そうしてあの時は俺はただただ意味なく人から逃げ続けていた。心の何処かで孤独を張り巡らせて寄ってくる人間がいる度に独りに慣れて感情が麻痺してしまったような人間のふりをしていた。
本当は皆に認められたかった癖に。本当は紫水に謝りたかった癖に、俺は独りに慣れてしまって正しい判断が出来なくなったと自分に嘘を付いた。

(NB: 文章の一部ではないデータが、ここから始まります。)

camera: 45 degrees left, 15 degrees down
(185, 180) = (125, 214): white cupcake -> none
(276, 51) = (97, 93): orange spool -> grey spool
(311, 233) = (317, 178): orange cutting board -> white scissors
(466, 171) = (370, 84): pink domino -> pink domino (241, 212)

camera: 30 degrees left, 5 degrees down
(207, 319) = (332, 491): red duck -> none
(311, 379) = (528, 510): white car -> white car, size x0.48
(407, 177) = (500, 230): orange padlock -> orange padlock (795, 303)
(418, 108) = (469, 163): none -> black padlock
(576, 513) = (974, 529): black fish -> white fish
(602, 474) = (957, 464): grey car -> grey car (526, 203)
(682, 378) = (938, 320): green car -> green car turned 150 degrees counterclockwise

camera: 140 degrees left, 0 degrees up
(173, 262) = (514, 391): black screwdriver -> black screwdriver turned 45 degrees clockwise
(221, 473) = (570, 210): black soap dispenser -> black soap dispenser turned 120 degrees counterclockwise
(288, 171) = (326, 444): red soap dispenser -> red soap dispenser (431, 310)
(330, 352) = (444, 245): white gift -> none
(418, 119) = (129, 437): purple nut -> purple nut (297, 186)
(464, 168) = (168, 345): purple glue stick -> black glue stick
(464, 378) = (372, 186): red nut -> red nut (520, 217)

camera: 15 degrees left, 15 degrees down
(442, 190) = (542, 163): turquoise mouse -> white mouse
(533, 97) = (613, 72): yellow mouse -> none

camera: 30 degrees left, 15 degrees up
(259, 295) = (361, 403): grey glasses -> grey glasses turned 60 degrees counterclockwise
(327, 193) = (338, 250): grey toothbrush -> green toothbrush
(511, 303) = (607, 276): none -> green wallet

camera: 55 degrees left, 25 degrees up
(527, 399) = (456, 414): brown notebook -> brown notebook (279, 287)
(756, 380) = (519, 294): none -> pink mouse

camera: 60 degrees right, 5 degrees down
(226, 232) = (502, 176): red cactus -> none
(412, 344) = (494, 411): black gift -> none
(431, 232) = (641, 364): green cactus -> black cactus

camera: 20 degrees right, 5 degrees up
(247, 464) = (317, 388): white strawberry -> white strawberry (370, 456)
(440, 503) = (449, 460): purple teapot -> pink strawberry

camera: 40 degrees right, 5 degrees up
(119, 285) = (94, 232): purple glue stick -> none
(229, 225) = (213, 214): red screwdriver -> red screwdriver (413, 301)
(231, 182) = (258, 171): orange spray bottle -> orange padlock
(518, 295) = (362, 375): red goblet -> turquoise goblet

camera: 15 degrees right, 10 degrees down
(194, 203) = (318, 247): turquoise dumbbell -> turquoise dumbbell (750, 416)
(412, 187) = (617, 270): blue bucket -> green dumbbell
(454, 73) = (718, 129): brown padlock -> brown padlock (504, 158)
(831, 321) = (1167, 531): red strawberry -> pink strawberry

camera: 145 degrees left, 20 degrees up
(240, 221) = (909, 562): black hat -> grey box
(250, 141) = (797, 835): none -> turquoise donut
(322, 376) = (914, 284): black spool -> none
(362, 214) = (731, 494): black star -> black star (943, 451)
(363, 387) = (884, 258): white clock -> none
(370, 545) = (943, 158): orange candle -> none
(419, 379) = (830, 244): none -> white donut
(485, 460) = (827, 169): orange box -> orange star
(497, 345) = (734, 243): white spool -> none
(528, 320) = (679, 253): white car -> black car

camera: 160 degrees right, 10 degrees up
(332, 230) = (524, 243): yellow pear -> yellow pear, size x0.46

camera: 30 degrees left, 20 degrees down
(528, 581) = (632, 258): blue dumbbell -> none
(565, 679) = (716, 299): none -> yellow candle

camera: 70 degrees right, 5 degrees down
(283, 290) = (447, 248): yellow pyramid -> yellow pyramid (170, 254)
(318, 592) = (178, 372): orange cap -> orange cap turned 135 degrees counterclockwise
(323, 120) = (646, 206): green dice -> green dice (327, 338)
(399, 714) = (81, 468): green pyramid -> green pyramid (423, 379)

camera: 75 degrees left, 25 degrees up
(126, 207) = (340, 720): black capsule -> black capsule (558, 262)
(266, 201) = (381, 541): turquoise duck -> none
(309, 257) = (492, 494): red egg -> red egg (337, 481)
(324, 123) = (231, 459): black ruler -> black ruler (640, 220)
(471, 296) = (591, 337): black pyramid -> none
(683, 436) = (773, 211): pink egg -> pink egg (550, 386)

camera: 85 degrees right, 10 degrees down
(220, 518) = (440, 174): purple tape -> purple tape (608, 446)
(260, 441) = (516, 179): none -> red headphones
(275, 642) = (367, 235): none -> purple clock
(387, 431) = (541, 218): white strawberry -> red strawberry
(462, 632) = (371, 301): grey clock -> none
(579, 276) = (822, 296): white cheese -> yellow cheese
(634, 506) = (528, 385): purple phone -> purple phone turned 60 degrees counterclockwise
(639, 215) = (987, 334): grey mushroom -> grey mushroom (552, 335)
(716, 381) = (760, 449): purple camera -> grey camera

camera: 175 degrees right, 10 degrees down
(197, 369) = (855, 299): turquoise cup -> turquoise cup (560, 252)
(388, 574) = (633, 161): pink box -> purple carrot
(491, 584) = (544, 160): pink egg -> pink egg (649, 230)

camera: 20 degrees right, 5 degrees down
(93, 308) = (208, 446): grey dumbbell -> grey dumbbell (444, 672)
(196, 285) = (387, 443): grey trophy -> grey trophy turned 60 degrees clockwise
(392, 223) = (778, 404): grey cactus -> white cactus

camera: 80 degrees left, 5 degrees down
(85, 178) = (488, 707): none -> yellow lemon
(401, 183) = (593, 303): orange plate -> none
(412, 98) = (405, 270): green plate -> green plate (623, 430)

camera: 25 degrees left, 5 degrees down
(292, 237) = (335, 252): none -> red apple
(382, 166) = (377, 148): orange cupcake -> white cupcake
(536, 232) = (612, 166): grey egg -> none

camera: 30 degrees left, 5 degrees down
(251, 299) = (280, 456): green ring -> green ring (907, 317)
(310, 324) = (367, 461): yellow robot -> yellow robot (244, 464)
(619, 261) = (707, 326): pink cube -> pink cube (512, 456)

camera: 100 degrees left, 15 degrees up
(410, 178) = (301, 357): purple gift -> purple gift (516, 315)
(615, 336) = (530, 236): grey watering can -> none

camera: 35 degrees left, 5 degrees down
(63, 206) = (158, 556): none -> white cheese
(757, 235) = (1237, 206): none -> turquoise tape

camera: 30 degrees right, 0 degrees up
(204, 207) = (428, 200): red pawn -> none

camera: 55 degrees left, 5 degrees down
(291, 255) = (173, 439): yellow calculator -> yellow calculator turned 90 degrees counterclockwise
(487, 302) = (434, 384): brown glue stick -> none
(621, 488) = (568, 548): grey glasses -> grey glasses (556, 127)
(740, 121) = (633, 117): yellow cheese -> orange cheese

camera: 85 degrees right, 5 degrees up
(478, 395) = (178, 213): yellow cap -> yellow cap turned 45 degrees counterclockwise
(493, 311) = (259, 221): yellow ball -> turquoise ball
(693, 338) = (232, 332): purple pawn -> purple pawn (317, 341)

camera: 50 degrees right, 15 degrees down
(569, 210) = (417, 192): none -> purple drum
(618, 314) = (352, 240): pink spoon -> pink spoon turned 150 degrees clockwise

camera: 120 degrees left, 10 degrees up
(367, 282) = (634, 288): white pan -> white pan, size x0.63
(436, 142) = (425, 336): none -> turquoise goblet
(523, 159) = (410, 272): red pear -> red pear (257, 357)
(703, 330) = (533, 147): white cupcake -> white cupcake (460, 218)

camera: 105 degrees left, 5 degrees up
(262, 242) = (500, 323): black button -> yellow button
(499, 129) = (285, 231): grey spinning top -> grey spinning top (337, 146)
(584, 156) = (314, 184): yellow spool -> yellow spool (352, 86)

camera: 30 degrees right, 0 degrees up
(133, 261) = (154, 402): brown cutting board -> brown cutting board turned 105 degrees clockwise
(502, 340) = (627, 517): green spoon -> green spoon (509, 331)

そしてこうしてこれだよ、今の様だよ。本当に孤独に慣れてしまった。他人に認められたいとあれ程望んでいたのにも関わらず、それすらも今や自己で完結してしまっている。
いつの間にか基準が他人ではなく自分になっている。
自分の納得する生き方をする。
「確かに私は諦めてしまっているわ、今までも今も」
「でももう限界なんだろ。諦めたふりをするのも」
「いいえ……」
「ならばそのまま諦めたら? 多分幾らかましになるぞ。人間性も意志も自己も全て諦めて奴らの為すままするままに従えば幾らか楽になるぞ。今までみたいな態度だけの抵抗を辞めて」
「それはいやだ……。途轍もなく嫌だ。一番いやだ。でも、じゃぁどうすればいいのよ。もう今更どうすればいいのよ」
初めて彼女が声を荒らげた。
少しの間を置いた。
そして俺はニヤリと笑い彼女に向かってとある言葉を言い放った。
「現状を変えたきゃ戦え、とことん戦え。どうせ何もしなくても殴られるんなら戦って、殴られろ」
彼女は暴力に訴える事を蔑み嫌っていた。
正し、一番嫌な事でなない。最も嫌いな事ではない。
ならばこれが一番だ、虐めを止めるには虐めを終わらせるには。いや俺はこれしか方法は無いと思っている。
中途半端な他者の介入より俺はあの時俺は……。
――紫水に反撃して貰いたかった。
紫水自身が拳を振り上げ一色達に立ち向かっていって欲しかった。
最後の最後まで俺は紫水に抵抗して貰いたかった。
「己の立ち位置を取り返したいなら、自分の満足が行く立ち位置に座りたいのなら戦え」
俺は力を持ってそう彼女に言い放った。
多分俺は口元を醜く歪ませているだろう。